Justice Sotomayor added, “So all of these things are ways to manage emotion without losing respect for one another and without losing an understanding that each of us is acting in good faith.”

Justice Barrett picked up the point, which may have resonated more strongly in the wake of her concurring opinion in last week’s case. It questioned the tone of a joint opinion from Justices Sotomayor, Elena Kagan and Ketanji Brown Jackson, saying they had needlessly turned up the national temperature.

“I’m glad that Justice Sotomayor brought up that sometimes we do need to apologize because we are human,” Justice Barrett said. “And so sometimes you say something that comes across maybe in a way that you didn’t intend.”

The justices have norms to ensure collegiality, she added. They speak in order of seniority at their conferences, interruptions are not allowed and nobody speaks twice until everyone has spoken once.

The justices often have lunch together, in assigned seats. As it happens, Justice Barrett said, she sits across from Justice Sotomayor. The norms of discussions at conference, she added, mean that “you don’t feel guilty about looking at someone across the lunch table.”
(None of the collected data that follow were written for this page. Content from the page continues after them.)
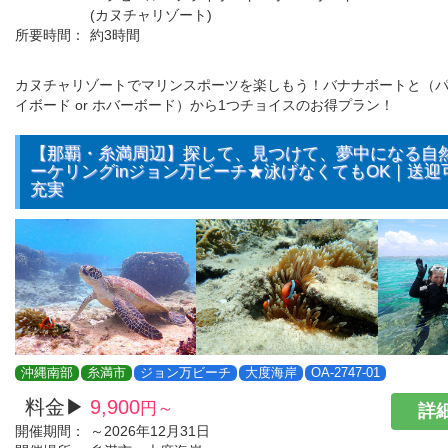
(カヌチャリゾート)
所要時間：
約3時間
カヌチャリゾートでマリンスポーツを楽しもう！バナナボートと（パラ
イボード or ホバーボード）から1つチョイスのお得プラン！
【那覇・糸満周辺】探して、見つけて、夢中になる自
ーケリングinジョン万ビーチ★泳げなくてもOK｜送迎
充実
沖縄南部
糸満市
ジョン万ビーチ
大度海岸
OA-2747-01
料金▶
9,900
円～
詳細
開催期間：
～2026年12月31日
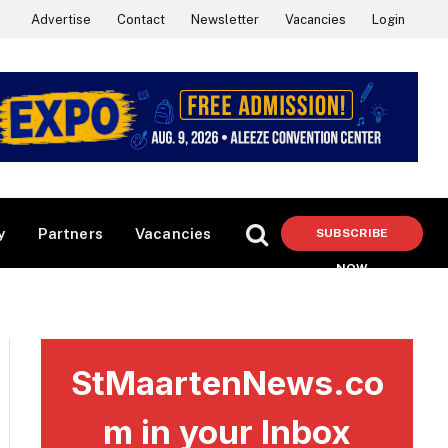
Advertise
Contact
Newsletter
Vacancies
Login
y
Partners
Vacancies
SUBSCRIBE
NOW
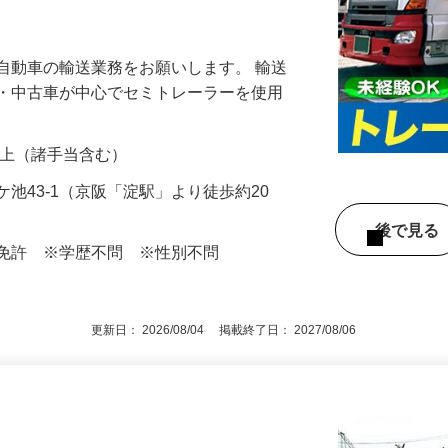
目指せます☆ ◆入社祝い金合計50万円♪
自動車の輸送業務をお願いします。 輸送
車・中古車が中心でセミトレーラーを使用
00円以上（諸手当含む）
池43-1（京阪「淀駅」より徒歩約20
後で見
引免許 ※学歴不問 ※性別不問
更新日： 2026/08/04 掲載終了日： 2027/08/06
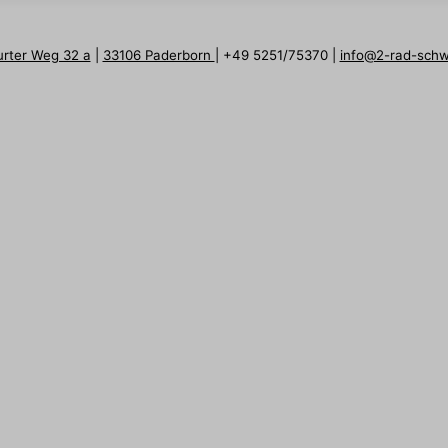
urter Weg 32 a
|
33106 Paderborn
| +49 5251/75370 |
info@2-rad-sch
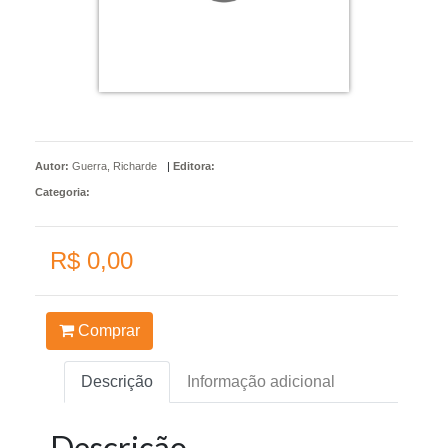
Autor:
Guerra, Richarde
|
Editora:
Categoria:
R$ 0,00
Comprar
Descrição
Informação adicional
Descrição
Eric Liu, the chief executive of Citizen University, who interviewed the two justices, said the court’s norms sounded like “the rules of a really good preschool.”

Another analogy, Justice Barrett later said, was that the justices were part of an arranged marriage with no possibility of divorce.

Justice Sotomayor stressed that it is crucial to maintain good relations. “I may not have Amy in this case,” she said of a hypothetical one, “but I certainly will need her tomorrow on something else.”

Justice Barrett said that accommodations are sometimes possible.

“Our job is to say what we think the right answer is to the best of our ability,” she said. “So neither of us can compromise on that and the bottom line, but there’s a lot that we can compromise how we write opinions. You know, you have the ability to write an opinion more broadly or more narrowly.”

She added, “We all work very, very hard, down to like little word choices, oftentimes, down to the smallest word choices, to accommodate one another.”

Justice Sotomayor, 69, was appointed by President Barack Obama in 2009. Justice Barrett, 52, was appointed by President Donald J. Trump in 2020.

The conversation took place at a forum on civics education at George Washington University. Civics education was a pet project of Justice Sandra Day O’Connor, who died last year.

Justice Barrett recalled something Justice O’Connor had said: “If you want to know what’s going on in America, then you can look at our docket and you can see some of the battles that are being waged through litigation are often reflective of the battles that are being waged in the society at large.”

Justice Barrett said the court strikes the right balance between openness and secrecy. “We are simultaneously the most transparent branch,” she said, adding that “you know exactly why we reached the decisions that we did because we make that transparent.”

“But then also we keep a great deal confidential, and I think that gives us the room to be able to deliberate and talk,” she said.

It is true that the court generally issues lengthy decisions in argued cases. But it often disposes of emergency applications on what critics call its shadow docket with no reasoning at all.